Data entries
-*-*-

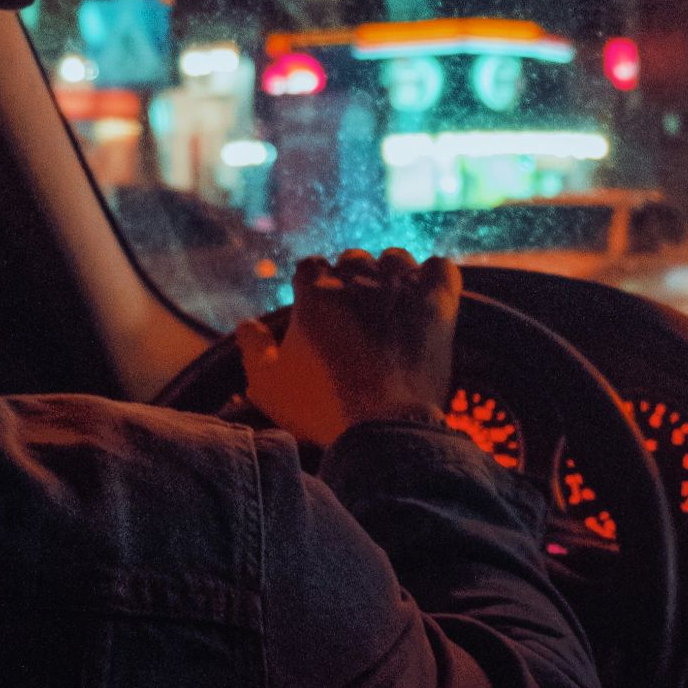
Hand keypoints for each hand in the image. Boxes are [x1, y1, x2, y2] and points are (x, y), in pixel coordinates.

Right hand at [237, 248, 460, 446]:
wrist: (384, 428)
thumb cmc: (321, 408)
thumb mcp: (271, 385)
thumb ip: (254, 350)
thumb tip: (246, 325)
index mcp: (314, 291)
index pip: (311, 267)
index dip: (315, 289)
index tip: (322, 315)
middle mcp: (358, 278)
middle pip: (353, 261)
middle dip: (353, 282)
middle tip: (358, 320)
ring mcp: (401, 287)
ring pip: (396, 259)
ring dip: (393, 276)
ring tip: (393, 308)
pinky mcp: (437, 302)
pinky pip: (440, 268)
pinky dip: (435, 279)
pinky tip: (428, 300)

-*-*-

* _Task to carry out_:
Set down, word for word, every line from the line that holds "ring pip: (396, 259)" to the end of the entries above, including both ends.

* _Response to this task_:
ring pip: (396, 259)
ring dip: (393, 276)
ring tip: (393, 308)
pinky mcp: (437, 302)
pinky pip: (440, 268)
pinky dip: (435, 279)
pinky tip: (428, 300)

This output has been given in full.